**WORK REQUIRED**: Which lines mention "second"? Show each one from the listing.

**AVAILABLE DATA**:
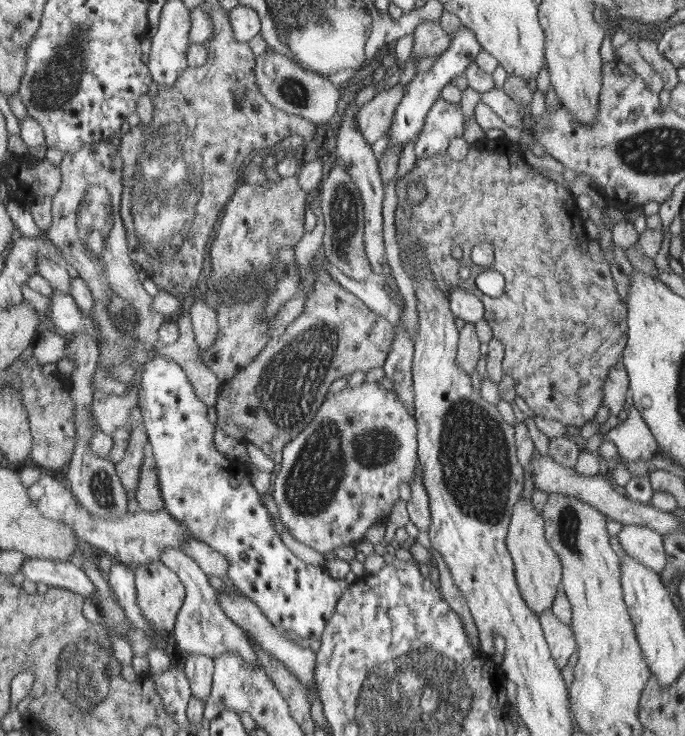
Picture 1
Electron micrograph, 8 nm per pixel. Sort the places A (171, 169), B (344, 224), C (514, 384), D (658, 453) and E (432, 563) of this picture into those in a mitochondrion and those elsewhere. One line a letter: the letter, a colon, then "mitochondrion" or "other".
A: mitochondrion
B: mitochondrion
C: other
D: other
E: other

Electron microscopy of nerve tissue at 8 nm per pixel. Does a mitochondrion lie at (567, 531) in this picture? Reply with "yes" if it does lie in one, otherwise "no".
yes

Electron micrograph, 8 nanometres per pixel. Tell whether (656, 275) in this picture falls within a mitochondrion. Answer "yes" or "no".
no

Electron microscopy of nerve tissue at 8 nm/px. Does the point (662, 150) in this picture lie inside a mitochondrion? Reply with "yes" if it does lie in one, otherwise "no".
yes

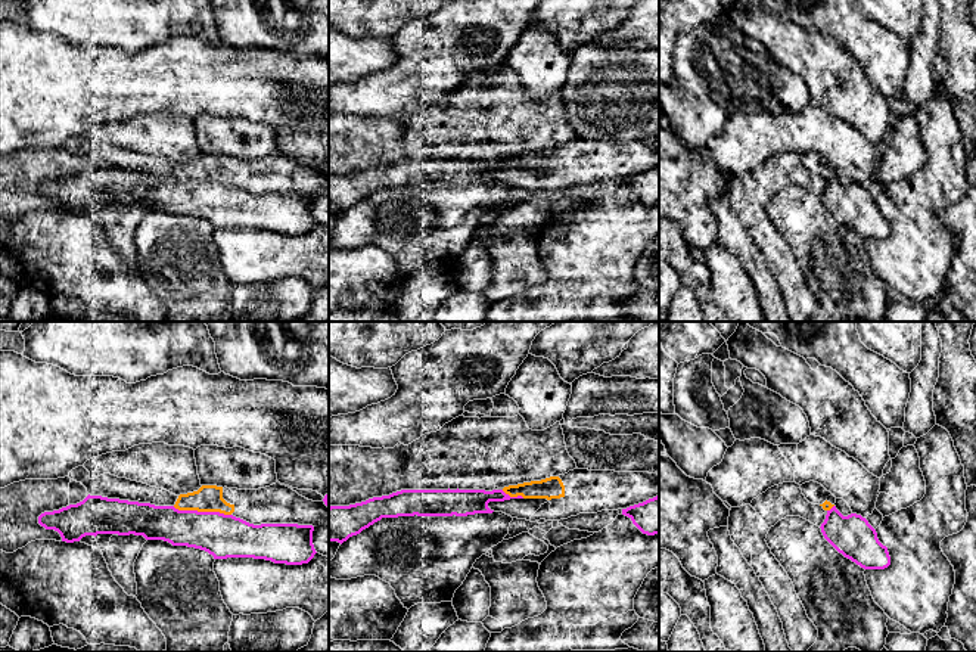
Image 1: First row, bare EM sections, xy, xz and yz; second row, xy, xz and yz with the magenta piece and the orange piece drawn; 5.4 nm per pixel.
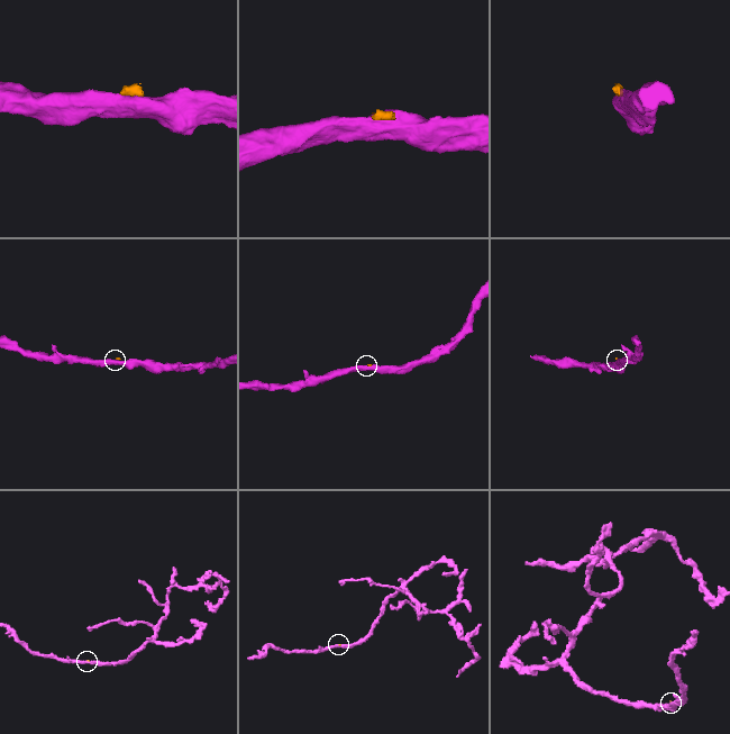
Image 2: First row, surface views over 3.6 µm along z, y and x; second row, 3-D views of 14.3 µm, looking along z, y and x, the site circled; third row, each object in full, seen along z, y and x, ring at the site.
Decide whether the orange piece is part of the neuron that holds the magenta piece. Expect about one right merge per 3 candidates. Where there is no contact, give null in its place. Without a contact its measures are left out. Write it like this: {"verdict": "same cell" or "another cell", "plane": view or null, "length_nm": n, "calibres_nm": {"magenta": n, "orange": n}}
{"verdict": "another cell", "plane": "xy", "length_nm": 320, "calibres_nm": {"magenta": 240, "orange": 140}}

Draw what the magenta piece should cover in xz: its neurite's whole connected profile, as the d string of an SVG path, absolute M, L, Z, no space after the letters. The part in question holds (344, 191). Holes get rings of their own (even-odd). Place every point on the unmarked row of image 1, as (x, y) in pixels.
M401 159L389 165L373 167L349 176L329 177L329 211L344 212L349 207L360 204L382 187L398 186L467 186L475 183L492 183L489 171L504 171L510 168L523 168L522 165L510 167L503 159Z

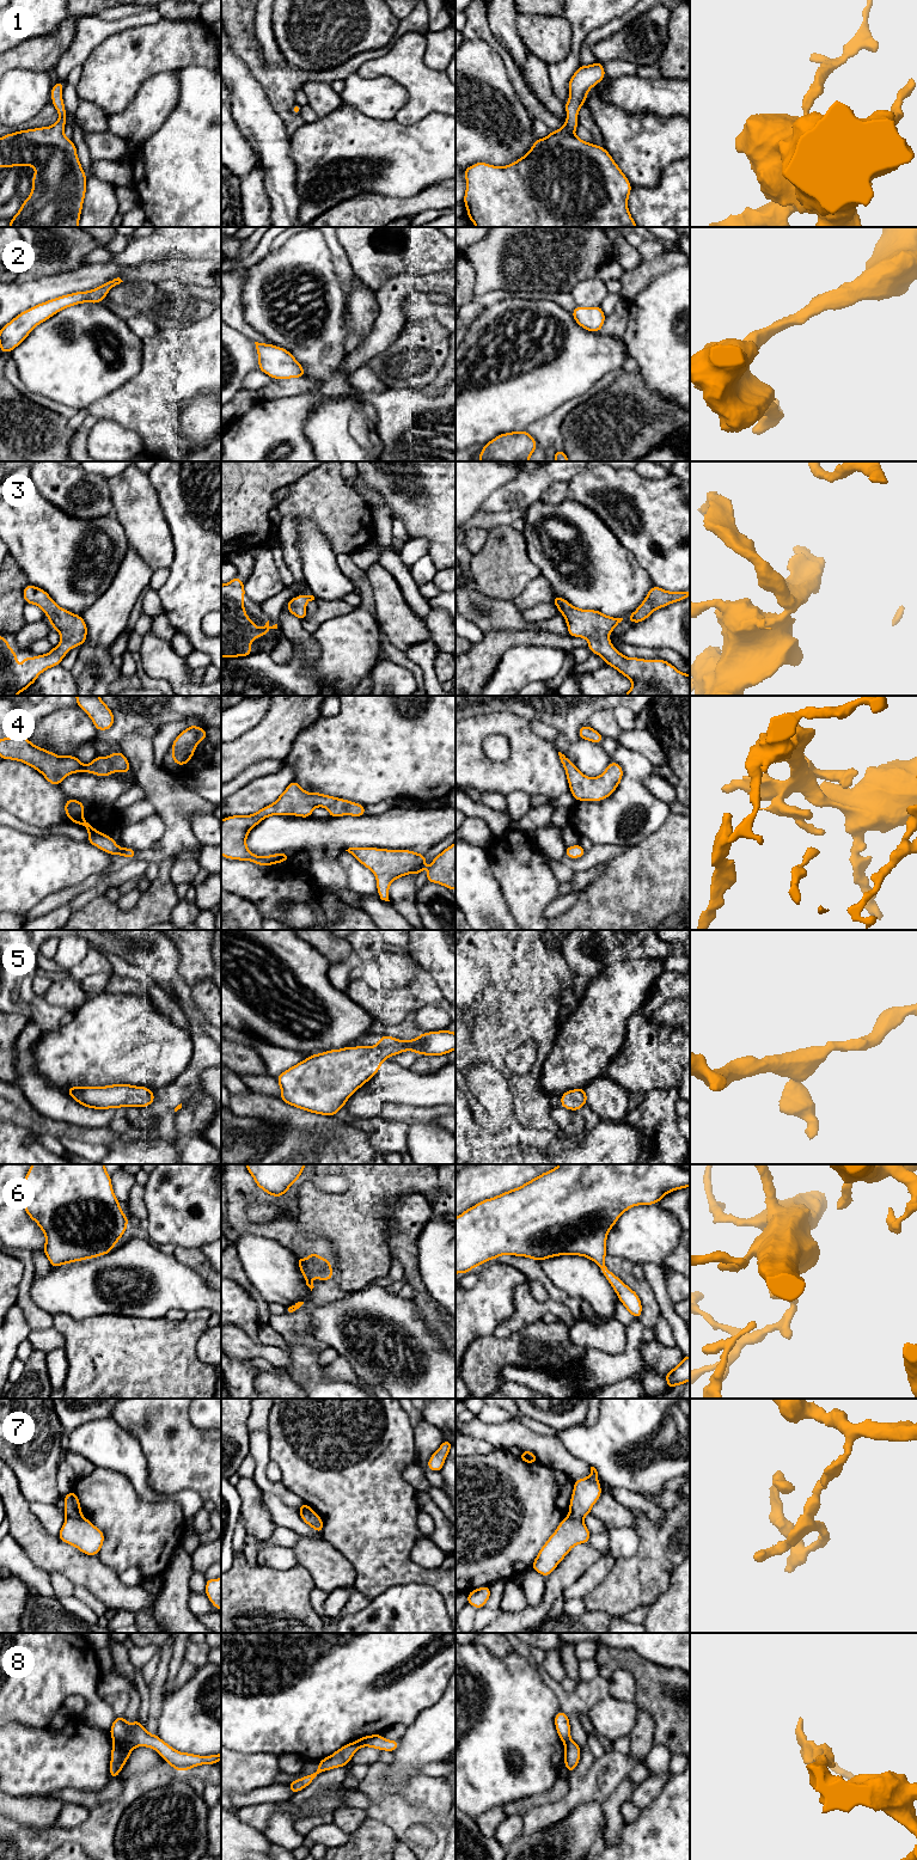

**PROBLEM SOLUTION**:
Image 1: First row, bare EM sections, xy, xz and yz; second row, xy, xz and yz with the magenta piece and the orange piece drawn; 5.4 nm per pixel.
Image 2: First row, surface views over 3.6 µm along z, y and x; second row, 3-D views of 14.3 µm, looking along z, y and x, the site circled; third row, each object in full, seen along z, y and x, ring at the site.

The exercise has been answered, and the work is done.